Omdat God van hen houdt
Ik ben een geordineerde maggidah, vertelster van inspirerende Joodse verhalen. In het achttiende-eeuwse chassidische Oost-Europa waren rondtrekkende maggidim al populair, toen mannen, en tegenwoordig, na een opleving van het neo-chassidisme in onze moderne westerse wereld, ook vrouwen. Door verhalen, bijvoorbeeld over chassidische rebbes, komt men dichter tot God en wordt men – door hun voorbeeld – een beter mens.
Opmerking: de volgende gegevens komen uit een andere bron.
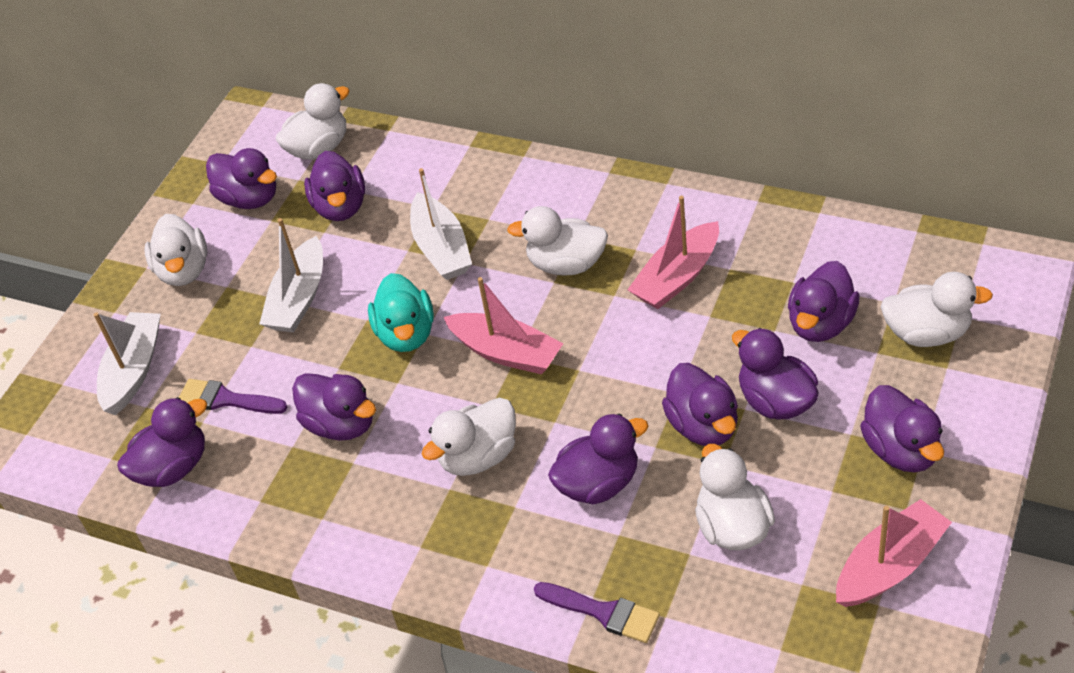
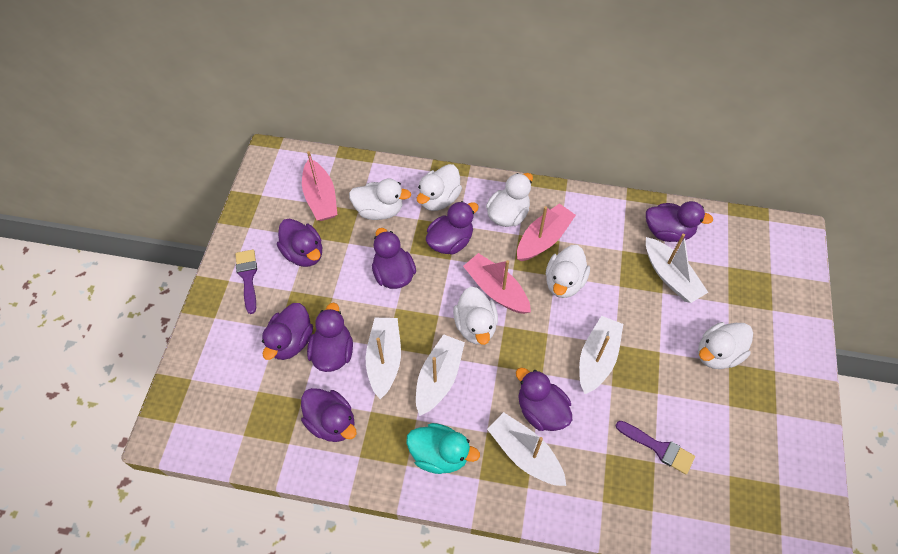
purple duck: [117,397,207,487] [206,148,277,209] [292,373,376,441] [304,151,365,221] [548,413,648,504] [662,363,738,446] [732,328,819,419] [788,261,860,342] [860,385,944,472] = 9 -> [262,303,313,360] [277,218,322,267] [301,388,357,442] [307,303,353,372] [372,228,416,289] [426,201,479,255] [516,368,572,431] [646,201,713,242] = 8
white boat: [94,312,161,415] [259,218,323,333] [410,168,472,280] = 3 -> [366,318,401,399] [416,334,465,416] [487,412,566,486] [579,316,623,394] [646,234,708,303] = 5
Mijn leermeester in Brooklyn, maggid Yitzchak Buxbaum, vertelde: ‘Men vroeg aan de Baal Shem Tov waarom hij zich inliet met on-vrome mensen en lieden van twijfelachtig allooi, waar iedereen met een boog omheen liep. Hij antwoordde eenvoudigweg: “Omdat God van hen houdt”, en begon verhalen te vertellen.’ Aangezien wij geschapen zijn naar Gods beeld bevatten wij allen een goddelijke vonk, al is die soms minder zichtbaar.
Plantenbundel
Ook daar is een Joods antwoord op: het volk Israël is als de loelav, de plantenbundel met de paradijsappel voor het Loofhuttenfeest (Leviticus 23). Wie Torah-kennis (‘smaak, de vrucht’) combineert met goede daden (‘geur’) is de kostbare ethrog, de smakelijke en geurige paradijsappel. Wie alleen Torah-kennis bezit maar weinig goede daden verricht is de dadelpalmtak. De geurige mirte is een eenvoudig persoon die wel goede daden doet maar weinig kennis bezit, en de wilgentak, ten slotte, heeft smaak/vrucht noch (sterke) geur. De ‘wilgenmens’ doet weinig en weet/studeert weinig, hoewel beide in de Joodse levenswijze belangrijk zijn.
Iets goeds
Laat je die wilgentak dan liever weg? Nee, als een van de vier plantensoorten van de rituele loelavbundel ontbreekt, is die ongeschikt voor het Bijbels feest. De onproductieve wilg hoort erbij en de ‘wilgenmens’ hoort bij de gemeenschap.
Maar zou dat dan betekenen dat, indien wij allen zijn geschapen naar Gods beeld, er zwakke of foute facetten kleven aan dat beeld door ‘waardeloze’ of criminele wilgenmensen? Nee, want de loelav symboliseert ook het brein en het hart waarmee we onze medemens inschatten. Als ons brein een mens afwijst (en soms met een goede reden) kan ons hart hem wel beginnen te accepteren.
Mijn moeder placht hoofdschuddend te zeggen bij het zien van boeven in het nieuws: ‘Die jongens hebben toch ook een moeder.’
Waarmee ze hun criminele activiteiten niet goedkeurde en zeker niet naïef en klakkeloos met dit soort mensen omging. Maar ze wilde in iedereen iets goeds zien, zoals ook God in ons het goede ziet en graag vergeeft. Want eens een wilg is niet altijd een wilg. Ook dat is een aspect van de goddelijke vonk in ons, de imitatio Dei, het navolgen van God door in onze imperfecte medemens de goddelijke vonk te ont-dekken, naar de oppervlakte te halen.
Proberen waard
Bijvoorbeeld: de chassidische rebbe Shpoler Zeida belandde onterecht in de gevangenis en bracht daar een criminele celgenoot terug op goede pad door hem niet af te wijzen, maar eindeloos met hem te praten, hem te accepteren. Het is het proberen waard. God probeert het ook. En zo ontmoeten wij God, door met onze goddelijke vonk het goddelijke te zien in onze medemens. Er is zelfs een mooie Israëlische film over dit thema, Ushpizin, over een ethrog, ik raad u die aan.
Shoshannah Brombacher studeerde Semitische taal-en letterkunde in Leiden en promoveerde in Amsterdam. Ze woonde in Jeruzalem, New York en woont nu (weer) in Berlijn. Zij is auteur, kunstenaar en maggidah en houdt zich veel bezig met het chassidisme.